§ Exercise requirements
1. From the Aggregation Wizard passage, write out the part starting with "The Aggregation Wizard uses" and going on through "as a candidate for aggregation.", keeping the wording unchanged.
2. Resume the Aggregation Wizard passage after its final sentence and carry it further in the same technical voice.

§ Exercise text
________________________
On the Specify Object Counts page of the wizard, shown in Figure 55, you can click Count to retrieve actual row counts from the tables associated with the measure group and dimension objects, or you can type an estimated count to more accurately reflect your production environment when you are working against a development database. The cube objects list includes the measure group and attributes included in a user-defined hierarchy.

The Aggregation Wizard uses the estimated count to calculate the ratio of members in an attribute relative to the fact table rows and determine whether the attribute is a candidate for aggregation. For example, because the number of members for the Group attribute is 4 and the number of records in FactResellerSales is 60,855 (when using the AdventureWorksDW2012 database as a source), there is a high probability (but no guarantee) that the Aggregation Wizard will generate at least one aggregation that includes Group. In general, if the number of attribute members is 30 percent or less than the fact table records, Analysis Services considers the attribute as a candidate for aggregation.

Specify Object Counts Page of Aggregation Wizard

Specify Object Counts Page of Aggregation Wizard

On the next page, shown in Figure 56, you select one of the following aggregation options:

Estimated Storage. Use this option to constrain the disk space requirements for aggregations.
Performance Gain. Use this option to add enough aggregations to improve query speed by a specified percentage as compared to a query against a cube having no aggregations. The default is 30 percent, but you should begin with a value between 5 and 10 percent.
________________________
§ Provided material
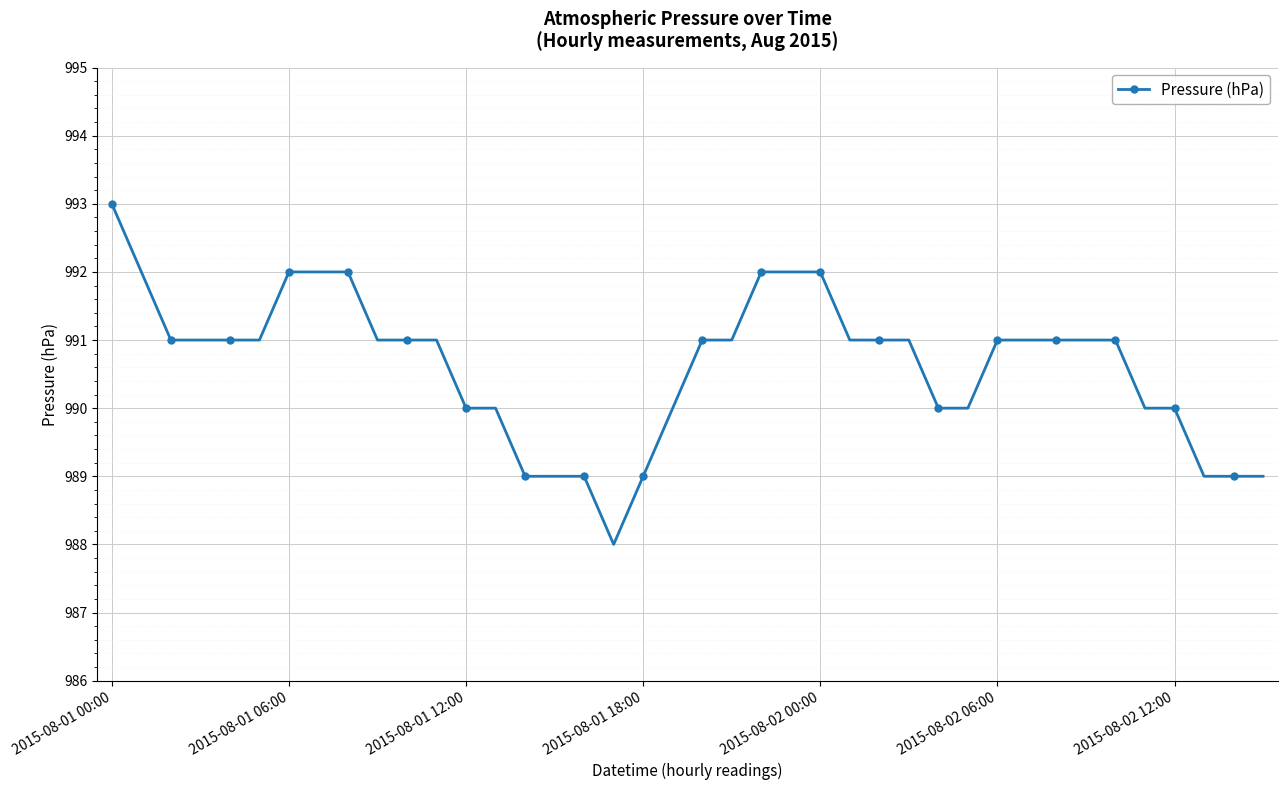

What is the minimum value shown in the chart?

988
________________________
§ Answers for the tasks
1.
The Aggregation Wizard uses the estimated count to calculate the ratio of members in an attribute relative to the fact table rows and determine whether the attribute is a candidate for aggregation. For example, because the number of members for the Group attribute is 4 and the number of records in FactResellerSales is 60,855 (when using the AdventureWorksDW2012 database as a source), there is a high probability (but no guarantee) that the Aggregation Wizard will generate at least one aggregation that includes Group. In general, if the number of attribute members is 30 percent or less than the fact table records, Analysis Services considers the attribute as a candidate for aggregation.

2.
Stop. Use this option to interrupt the aggregation design process by clicking the Stop button.
Do Not Design Aggregations. Use this option or click Cancel to stop the wizard.

Specify Object Counts Page of Aggregation Wizard

Note: For more information, see Aggregation Design Strategy. Although the article is written for SQL Server 2005 Analysis Services, the principles remain applicable to all later versions through SQL Server 2012 Analysis Services.

On the last page of the wizard you have the option to deploy the changes and compute aggregations, or to save the aggregation design without deploying the changes to the server (in case you want to make other modifications to the database design first). By completing the wizard, you add one or more aggregation designs to your project. If you also deploy the aggregations, Analysis Services uses this aggregation design to calculate aggregations and store the results on disk.

An aggregation design is a template that Analysis Services uses to define the dimensions to include with aggregations. Although you can see the aggregation design in SSDT or the database script, you cannot see the aggregation values themselves if you use the default MOLAP storage mode for measure group partitions. However, if you use ROLAP storage, you can see the indexed views that Analysis Services uses for aggregations, such as the one shown in Figure 57. To set up ROLAP storage, click the Storage Settings link on the Partitions tab of the Cube Designer for the measure group, select Real-time ROLAP, click the Options button, and select the Enable ROLAP Aggregations check box.

Indexed View for ROLAP Aggregations

Indexed View for ROLAP Aggregations

As you will learn later in Chapter 6, ROLAP storage keeps all data for a cube in a relational database, including the aggregations. However, MOLAP storage keeps all data on disk in a proprietary format. When a user executes a query against a measure group using MOLAP storage, Analysis Services executes a query that returns data much like you see in the indexed view. In essence, it queries the fact data and performs a group by operation on the designated attributes. However, when a measure group is using ROLAP storage, Analysis Services performs a relational query for ROLAP data. Each time you process the cube, each aggregation is updated to remain synchronized with the measure group data.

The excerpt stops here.